From the business cycle (and its myriad incarnations and implications) to welfare problems to education problems to monetary problems to terrorism problems, it is an arrogant attitude of state intervention that not only infringes on liberty, but complicates problems beyond what they would otherwise be in the absence of such state intervention.

It’s high time we see the state apparatus as more of a mosquito than as a redeeming power.



Filed under Libertarian, Personal, politics, role of government

3 responses to “Mosquitos and Taxation

  1. ed42

    I wish I had a big can of OFF when the state comes calling…

  2. socialist brother-in-law

    While you’re on the subject of parasites, you might be interested in this new book that just came out about the predator state. Actually, I’m sure you’d disagree with almost all of it, but hey at least we can kind of agree on the metaphors we like to use.

  3. plato04

    Thanks for chiming in.

    Actually, it may surprise you to know that I would agree with significant chunks of the book. From the description on,

    ‘He then explores the true nature of the Bush regime: a “corporate republic,” bringing the methods and mentality of big business to public life; a coalition of lobbies, doing the bidding of clients in the oil, mining, military, pharmaceutical, agribusiness, insurance, and media industries; and a predator state, intent not on reducing government but rather on diverting public cash into private hands. In plain English, the Republican Party has been hijacked by political leaders who long since stopped caring if reality conformed to their message…

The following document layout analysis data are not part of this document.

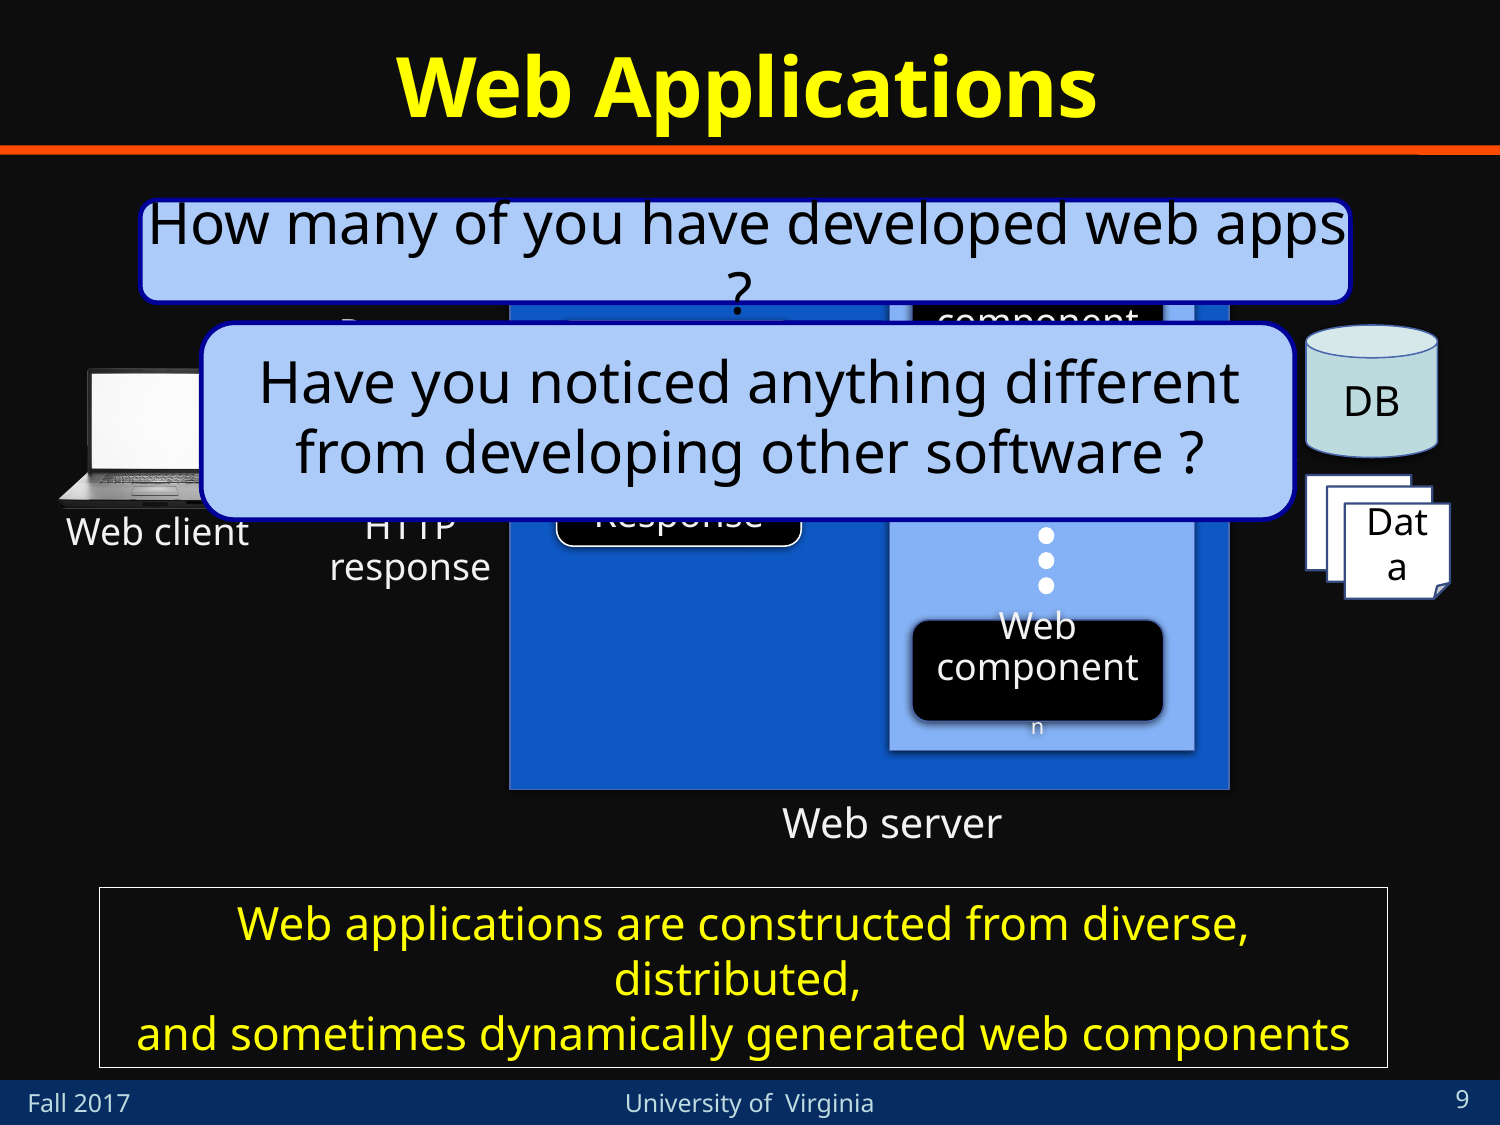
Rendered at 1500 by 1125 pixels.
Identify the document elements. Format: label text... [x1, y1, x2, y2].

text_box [124, 199, 1370, 313]
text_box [1039, 529, 1054, 594]
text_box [55, 363, 259, 562]
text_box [1318, 324, 1438, 461]
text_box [1305, 474, 1451, 599]
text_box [187, 319, 1313, 520]
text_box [556, 529, 890, 547]
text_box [889, 529, 1195, 751]
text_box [283, 529, 570, 598]
title Web Applications [182, 24, 1313, 157]
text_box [509, 529, 1230, 856]
text_box Web applications are constructed from diverse, distributed, and sometimes dynamically generated web components [99, 887, 1388, 1068]
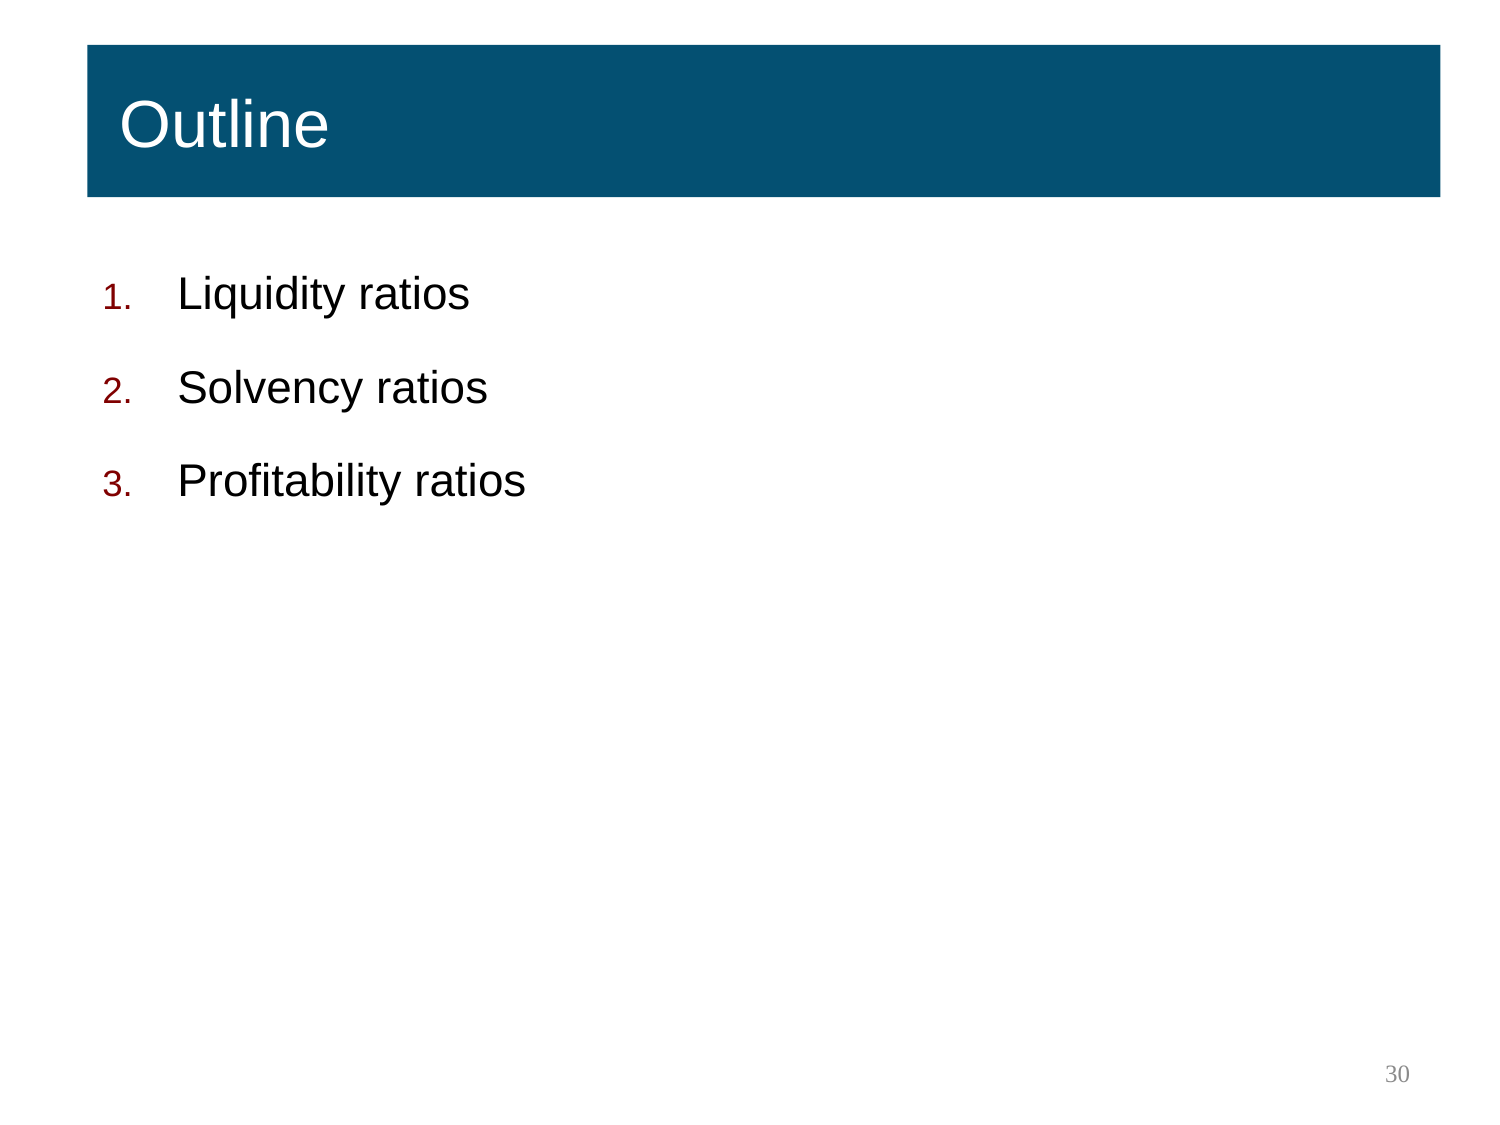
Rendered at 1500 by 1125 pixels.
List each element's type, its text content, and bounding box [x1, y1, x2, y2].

slide_number 30 [1074, 1042, 1425, 1103]
text_box Outline [87, 44, 1441, 198]
text_box Liquidity ratios Solvency ratios Profitability ratios [87, 242, 1363, 514]
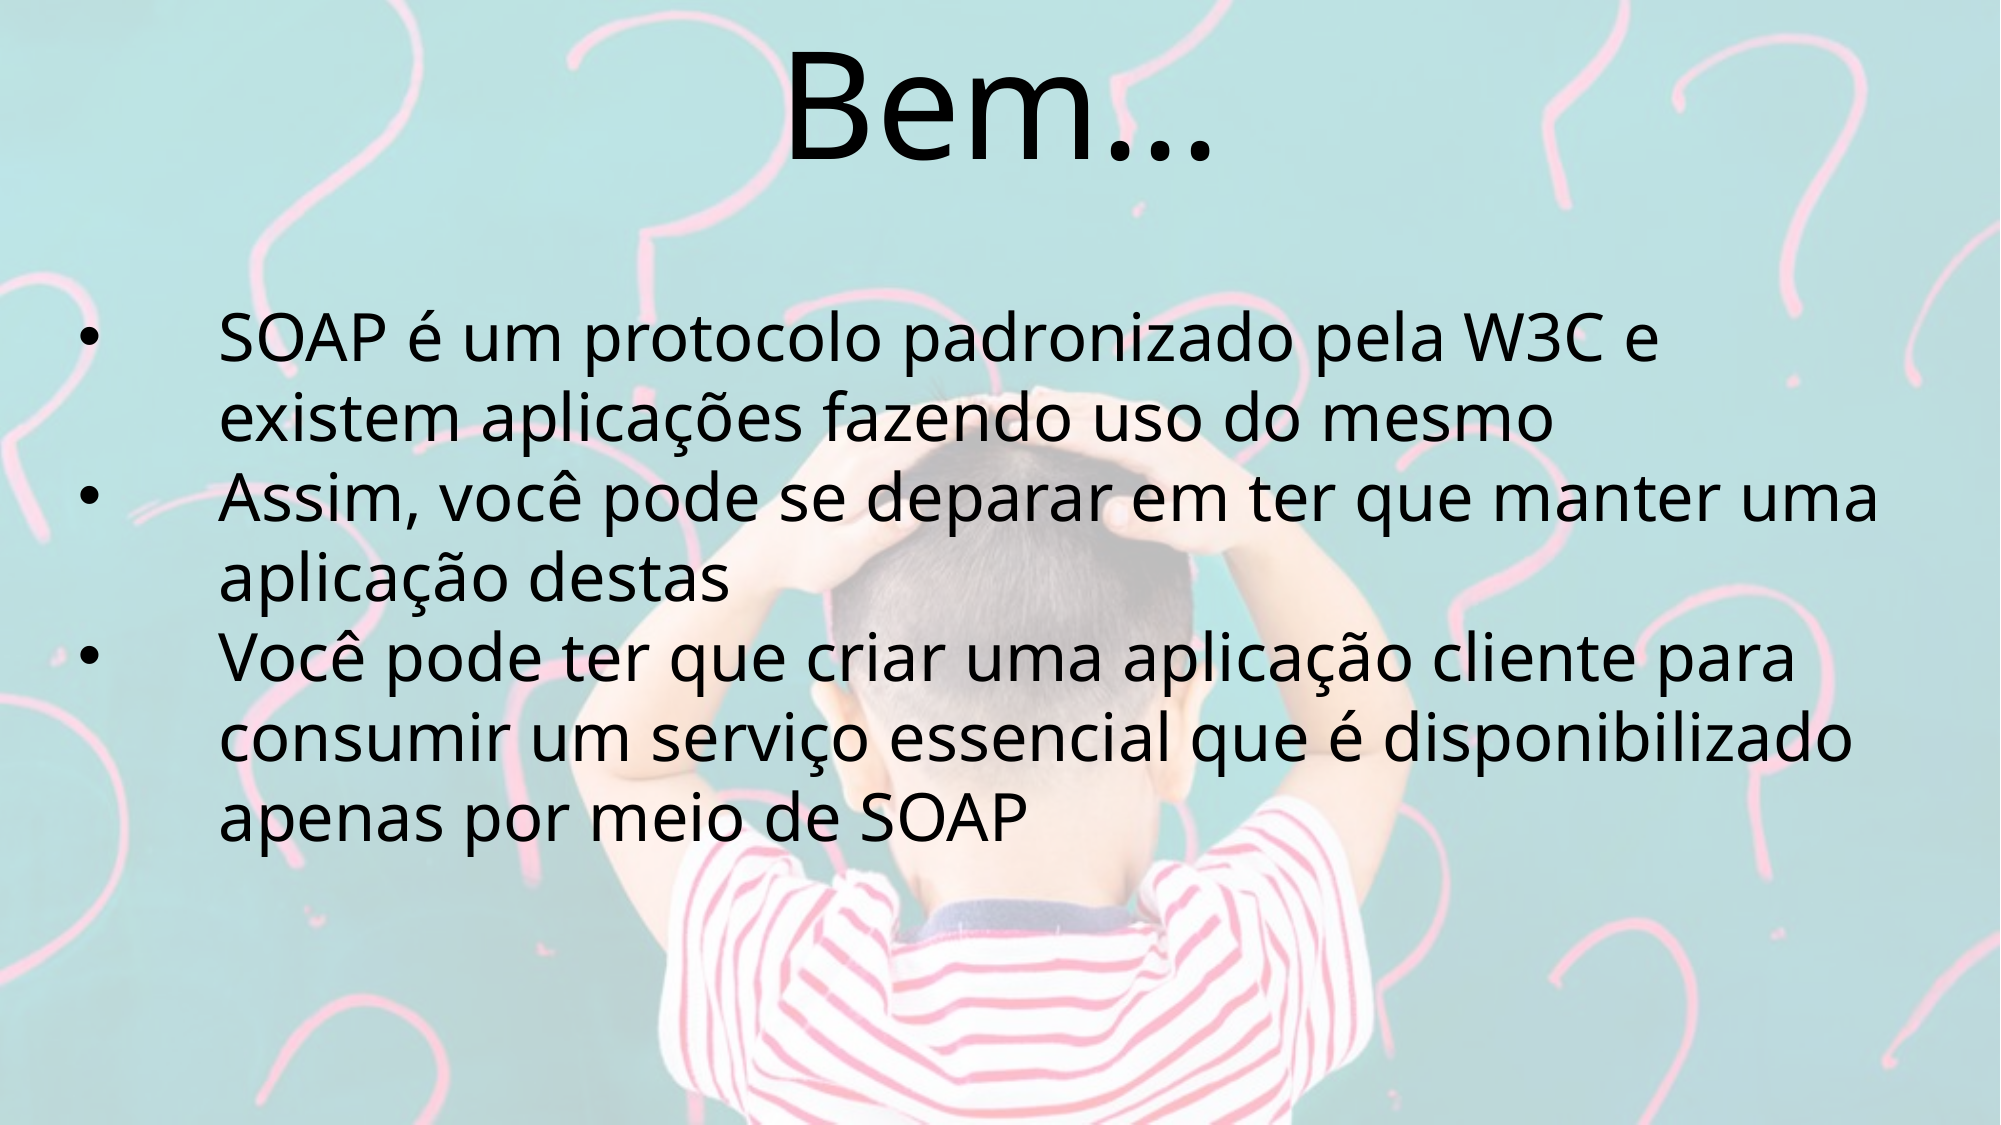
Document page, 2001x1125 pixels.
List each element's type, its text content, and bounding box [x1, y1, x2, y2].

text_box SOAP é um protocolo padronizado pela W3C e existem aplicações fazendo uso do mesmo Assim, você pode se deparar em ter que manter uma aplicação destas Você pode ter que criar uma aplicação cliente para consumir um serviço essencial que é disponibilizado apenas por meio de SOAP [63, 207, 1916, 1063]
title Bem... [225, 17, 1775, 200]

    The real economy is not a free-market economy. It is a complex combination of private and public institutions, including Social Security, Medicare and Medicaid, higher education, the housing finance system, and a vast federal research establishment. The real problems and challenges — inequality, climate change, the infrastructure deficit, the subprime crisis, and the future of the dollar — are problems that cannot be solved by incantations about the market.’

    It’s true the economy as it stands is not a free market economy. Not even close. Mainstream Republicanism moves increasingly farther from that ideal. I am absolutely in agreement that the corporate state exists, and am absolutely opposed to the types of business-government alliances many liberals oppose, including subsidies for oil companies and the military-industrial complex.

    But I do not see it as good logic to say, “Therefore the ideals of the free market must be abandoned altogether to reflect our current situation.”

    The only long-term solution is away from statist solutions and towards individual freedom (and the market, the inevitable extension of individual liberty), the classical liberal tradition upon which this country was founded. Movements away from classical liberal traditions are sure to result in more government, higher taxes, less freedom, fewer employment opportunities, more poverty, and an increasingly lower standard of living (or a standard of living that rises much slower than it otherwise would).

    Again, it’s true the corporate state (espoused by Reagan as well as Bush) is plagued with problems, and I am adamantly opposed to it. It’s also true that Republican party has fooled people into thinking it supports free markets. The truth is far from it. But the solution to problems associated with government intervention is not more government intervention.